I’m getting back to the topic of persistent storage of PLM data. In my previous posts, I touched on this a few times.
First of all, I will try to define functional scope for product persistent storage: In my view, there are five groups of product information that need to be included in this storage: (1) product geometry and models; (2) drawings; (3) knowledge representation (how-to; reasoning; math…); (4) Technical data such as suppliers, manufacturing, etc. and finally (5) meta-data describing all the product data together.
While I see a growing interest and demand for a solution that could possibly covering all the five topics I mentioned above, I don’t see technologies mature enough to provide an answer and allow practical implementation of such a solution in the field. I will try to cover briefly what I found available and what I see practically possible today.

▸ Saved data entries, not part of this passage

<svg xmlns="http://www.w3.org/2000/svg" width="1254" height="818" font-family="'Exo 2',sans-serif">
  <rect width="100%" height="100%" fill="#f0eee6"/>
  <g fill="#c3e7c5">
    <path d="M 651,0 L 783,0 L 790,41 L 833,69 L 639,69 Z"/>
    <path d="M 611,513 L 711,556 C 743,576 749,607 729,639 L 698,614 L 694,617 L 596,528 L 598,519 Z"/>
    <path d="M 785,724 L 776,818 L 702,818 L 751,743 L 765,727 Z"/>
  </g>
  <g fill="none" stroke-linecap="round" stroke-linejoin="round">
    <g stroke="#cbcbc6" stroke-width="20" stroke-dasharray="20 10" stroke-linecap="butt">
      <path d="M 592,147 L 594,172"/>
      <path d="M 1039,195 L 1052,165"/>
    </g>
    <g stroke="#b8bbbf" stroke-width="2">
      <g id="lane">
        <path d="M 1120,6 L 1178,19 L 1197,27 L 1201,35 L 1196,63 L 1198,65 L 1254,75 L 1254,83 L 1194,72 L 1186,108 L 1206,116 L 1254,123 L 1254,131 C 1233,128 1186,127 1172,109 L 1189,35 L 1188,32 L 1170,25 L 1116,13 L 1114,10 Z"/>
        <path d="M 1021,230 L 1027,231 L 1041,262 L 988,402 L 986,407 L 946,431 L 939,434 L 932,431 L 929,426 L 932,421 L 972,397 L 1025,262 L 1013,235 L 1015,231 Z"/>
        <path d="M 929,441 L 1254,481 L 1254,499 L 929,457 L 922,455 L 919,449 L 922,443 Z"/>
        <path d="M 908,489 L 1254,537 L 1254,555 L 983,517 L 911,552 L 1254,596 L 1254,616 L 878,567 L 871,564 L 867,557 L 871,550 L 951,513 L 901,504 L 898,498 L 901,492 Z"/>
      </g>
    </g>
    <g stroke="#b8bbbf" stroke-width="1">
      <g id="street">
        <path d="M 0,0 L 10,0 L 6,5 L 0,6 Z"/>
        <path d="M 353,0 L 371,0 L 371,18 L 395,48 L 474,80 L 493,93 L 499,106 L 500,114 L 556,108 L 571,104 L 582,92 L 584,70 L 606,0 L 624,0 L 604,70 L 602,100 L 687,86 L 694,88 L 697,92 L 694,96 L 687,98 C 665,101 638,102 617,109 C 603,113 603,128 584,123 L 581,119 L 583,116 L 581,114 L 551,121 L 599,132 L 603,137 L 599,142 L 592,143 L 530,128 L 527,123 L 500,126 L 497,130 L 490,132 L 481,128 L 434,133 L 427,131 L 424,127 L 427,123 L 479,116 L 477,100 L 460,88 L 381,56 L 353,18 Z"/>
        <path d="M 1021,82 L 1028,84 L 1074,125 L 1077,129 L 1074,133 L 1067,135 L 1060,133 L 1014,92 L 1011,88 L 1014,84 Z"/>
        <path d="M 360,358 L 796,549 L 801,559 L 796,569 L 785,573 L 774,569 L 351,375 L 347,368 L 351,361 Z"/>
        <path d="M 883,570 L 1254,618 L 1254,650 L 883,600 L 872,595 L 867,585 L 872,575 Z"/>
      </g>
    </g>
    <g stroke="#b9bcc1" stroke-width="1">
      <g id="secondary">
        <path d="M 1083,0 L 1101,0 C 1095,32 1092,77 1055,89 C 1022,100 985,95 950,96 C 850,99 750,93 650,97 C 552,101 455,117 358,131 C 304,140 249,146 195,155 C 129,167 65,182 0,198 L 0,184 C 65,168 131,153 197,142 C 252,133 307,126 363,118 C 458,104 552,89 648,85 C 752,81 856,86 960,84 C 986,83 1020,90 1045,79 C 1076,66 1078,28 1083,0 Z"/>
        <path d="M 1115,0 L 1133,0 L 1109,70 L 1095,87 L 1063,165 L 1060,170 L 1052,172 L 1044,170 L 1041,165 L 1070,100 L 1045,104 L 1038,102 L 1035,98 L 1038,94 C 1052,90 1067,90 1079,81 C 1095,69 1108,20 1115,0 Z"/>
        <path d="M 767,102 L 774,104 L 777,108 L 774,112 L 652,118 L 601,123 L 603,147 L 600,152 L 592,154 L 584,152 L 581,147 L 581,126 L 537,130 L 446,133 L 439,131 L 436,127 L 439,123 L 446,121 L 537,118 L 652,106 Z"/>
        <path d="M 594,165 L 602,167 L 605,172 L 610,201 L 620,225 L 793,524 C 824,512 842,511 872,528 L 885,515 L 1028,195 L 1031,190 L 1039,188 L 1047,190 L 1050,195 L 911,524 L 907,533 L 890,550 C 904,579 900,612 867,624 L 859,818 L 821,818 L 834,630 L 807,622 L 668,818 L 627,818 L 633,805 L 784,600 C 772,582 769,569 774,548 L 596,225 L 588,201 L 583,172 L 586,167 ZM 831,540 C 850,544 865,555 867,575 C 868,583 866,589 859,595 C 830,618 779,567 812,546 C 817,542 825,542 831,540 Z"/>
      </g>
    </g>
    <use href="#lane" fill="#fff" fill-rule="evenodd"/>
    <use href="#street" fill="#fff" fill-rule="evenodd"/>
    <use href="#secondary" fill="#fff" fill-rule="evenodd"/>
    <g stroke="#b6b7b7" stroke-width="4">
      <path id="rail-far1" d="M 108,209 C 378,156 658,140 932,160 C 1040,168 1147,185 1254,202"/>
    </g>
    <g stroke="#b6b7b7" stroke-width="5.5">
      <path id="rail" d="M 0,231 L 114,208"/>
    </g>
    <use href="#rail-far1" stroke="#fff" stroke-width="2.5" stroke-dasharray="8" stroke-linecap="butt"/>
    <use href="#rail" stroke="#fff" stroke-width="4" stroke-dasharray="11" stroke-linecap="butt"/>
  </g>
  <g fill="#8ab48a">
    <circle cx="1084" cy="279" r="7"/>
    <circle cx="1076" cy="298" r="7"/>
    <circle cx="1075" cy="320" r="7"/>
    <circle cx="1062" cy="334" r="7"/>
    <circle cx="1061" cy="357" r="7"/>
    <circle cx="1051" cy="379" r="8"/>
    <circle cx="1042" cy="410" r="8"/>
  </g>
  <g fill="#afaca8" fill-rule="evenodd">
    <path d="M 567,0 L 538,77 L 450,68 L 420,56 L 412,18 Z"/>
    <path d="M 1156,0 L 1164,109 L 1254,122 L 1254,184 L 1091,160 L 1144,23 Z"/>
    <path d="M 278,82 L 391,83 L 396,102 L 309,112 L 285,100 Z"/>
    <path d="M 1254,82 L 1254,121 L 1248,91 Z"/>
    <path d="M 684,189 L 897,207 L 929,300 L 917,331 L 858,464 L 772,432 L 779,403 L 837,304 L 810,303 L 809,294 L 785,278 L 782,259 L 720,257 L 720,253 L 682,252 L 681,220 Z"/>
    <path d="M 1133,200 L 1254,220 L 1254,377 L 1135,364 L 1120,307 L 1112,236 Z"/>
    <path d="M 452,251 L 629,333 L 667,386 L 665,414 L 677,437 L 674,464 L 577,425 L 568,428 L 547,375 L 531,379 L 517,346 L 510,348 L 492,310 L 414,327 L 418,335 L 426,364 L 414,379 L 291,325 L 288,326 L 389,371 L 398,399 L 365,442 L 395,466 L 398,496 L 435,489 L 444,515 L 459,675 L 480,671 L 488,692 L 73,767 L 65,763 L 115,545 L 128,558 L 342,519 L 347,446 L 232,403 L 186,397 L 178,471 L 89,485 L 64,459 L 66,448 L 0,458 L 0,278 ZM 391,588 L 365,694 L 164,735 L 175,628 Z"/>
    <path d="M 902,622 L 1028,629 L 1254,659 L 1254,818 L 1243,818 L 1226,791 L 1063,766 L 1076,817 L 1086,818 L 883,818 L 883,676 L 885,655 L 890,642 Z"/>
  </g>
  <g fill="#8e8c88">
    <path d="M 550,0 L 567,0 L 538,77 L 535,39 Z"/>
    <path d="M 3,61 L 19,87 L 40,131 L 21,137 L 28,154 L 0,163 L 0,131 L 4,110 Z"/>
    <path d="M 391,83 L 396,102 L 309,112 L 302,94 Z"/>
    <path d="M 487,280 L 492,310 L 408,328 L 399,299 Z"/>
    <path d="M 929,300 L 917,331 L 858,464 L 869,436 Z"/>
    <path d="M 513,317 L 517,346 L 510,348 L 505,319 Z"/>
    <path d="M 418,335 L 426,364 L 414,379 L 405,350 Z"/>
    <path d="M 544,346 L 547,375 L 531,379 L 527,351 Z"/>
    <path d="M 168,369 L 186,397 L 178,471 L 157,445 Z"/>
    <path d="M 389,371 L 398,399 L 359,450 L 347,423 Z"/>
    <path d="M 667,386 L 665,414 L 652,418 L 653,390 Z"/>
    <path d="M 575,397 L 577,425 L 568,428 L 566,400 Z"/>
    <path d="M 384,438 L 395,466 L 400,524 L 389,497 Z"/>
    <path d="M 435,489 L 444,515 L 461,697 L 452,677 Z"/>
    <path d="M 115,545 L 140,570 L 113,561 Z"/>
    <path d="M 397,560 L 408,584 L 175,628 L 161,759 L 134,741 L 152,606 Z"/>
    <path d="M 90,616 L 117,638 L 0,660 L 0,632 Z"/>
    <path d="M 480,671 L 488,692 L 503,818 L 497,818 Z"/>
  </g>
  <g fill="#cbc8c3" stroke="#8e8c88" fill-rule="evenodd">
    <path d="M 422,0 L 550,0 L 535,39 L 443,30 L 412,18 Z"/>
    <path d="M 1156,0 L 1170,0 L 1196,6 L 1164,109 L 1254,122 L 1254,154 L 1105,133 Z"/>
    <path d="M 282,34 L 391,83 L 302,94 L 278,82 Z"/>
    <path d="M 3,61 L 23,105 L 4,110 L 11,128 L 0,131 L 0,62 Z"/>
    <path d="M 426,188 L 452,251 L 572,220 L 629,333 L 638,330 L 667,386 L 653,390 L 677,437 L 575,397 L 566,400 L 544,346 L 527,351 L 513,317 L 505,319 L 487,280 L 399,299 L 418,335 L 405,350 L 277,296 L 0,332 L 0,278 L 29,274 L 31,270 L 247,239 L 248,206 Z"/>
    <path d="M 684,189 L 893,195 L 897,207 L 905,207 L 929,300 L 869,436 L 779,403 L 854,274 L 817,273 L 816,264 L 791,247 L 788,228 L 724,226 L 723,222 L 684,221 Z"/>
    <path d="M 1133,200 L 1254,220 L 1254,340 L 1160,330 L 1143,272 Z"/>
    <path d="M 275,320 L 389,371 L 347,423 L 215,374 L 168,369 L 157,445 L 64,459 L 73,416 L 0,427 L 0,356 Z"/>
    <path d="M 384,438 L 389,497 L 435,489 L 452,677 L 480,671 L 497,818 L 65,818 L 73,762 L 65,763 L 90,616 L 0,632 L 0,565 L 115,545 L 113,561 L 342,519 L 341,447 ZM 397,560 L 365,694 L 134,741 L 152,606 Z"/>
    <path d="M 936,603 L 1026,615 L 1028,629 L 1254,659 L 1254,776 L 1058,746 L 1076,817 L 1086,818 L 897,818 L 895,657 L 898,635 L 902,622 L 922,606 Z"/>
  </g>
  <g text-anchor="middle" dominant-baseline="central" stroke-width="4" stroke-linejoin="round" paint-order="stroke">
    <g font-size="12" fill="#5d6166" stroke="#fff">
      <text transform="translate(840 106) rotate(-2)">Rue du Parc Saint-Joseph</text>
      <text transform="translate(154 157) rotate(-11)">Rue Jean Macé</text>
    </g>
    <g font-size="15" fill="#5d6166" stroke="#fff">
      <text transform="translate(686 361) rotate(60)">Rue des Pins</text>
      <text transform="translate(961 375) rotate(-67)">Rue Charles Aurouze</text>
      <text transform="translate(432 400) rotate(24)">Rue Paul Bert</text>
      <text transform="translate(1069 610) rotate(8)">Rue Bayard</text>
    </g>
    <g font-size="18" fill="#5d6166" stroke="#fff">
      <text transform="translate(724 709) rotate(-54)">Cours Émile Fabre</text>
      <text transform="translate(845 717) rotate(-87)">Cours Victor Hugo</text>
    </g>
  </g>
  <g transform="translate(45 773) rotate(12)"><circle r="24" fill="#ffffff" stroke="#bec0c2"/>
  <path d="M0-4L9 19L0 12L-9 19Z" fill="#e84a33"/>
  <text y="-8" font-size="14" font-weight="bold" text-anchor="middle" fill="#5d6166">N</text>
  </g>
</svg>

I see STEP as a very solid and mature format that probably can consolidate geometry, model, and sometime additional product information. At the same time, raster formats (IGES, TIFF) and some others can be used to represent drawings for the long-term. Broad usage of PDF makes this format a reliable and stable option for long-term persistent storage as well. On top of PDF, I’ve seen some development such as PDF/A (for document archiving). Even if this format cannot be used as is for product-related data, this is the direction that can be taken to develop extensions for PDF that can support needs for representation of additional technical data.
I didn’t find any reliable technologies that can be used to store meta-data and technical data, rather than existing database and XML technologies. Even if these (Database and XML) technologies prove themselves for transactional usages, I haven’t found practical reference on using databases for data storage over a long time..
Apart from the above-mentioned technologies, I didn’t find mature technologies that can be used. There are a few research projects that I found in this space – LOTAR and some developments done by OMG, OASIS, and W3C. All these development are mostly research in character and contain research and development of models for persistent storage. At the same time, I don’t see them ready for production deployment.
So far, storage has become less expensive and we continue to produce a massive amount of new data on a daily basis. I see persistent storage as a very interesting opportunity for development that we’ll be able to see in the near future.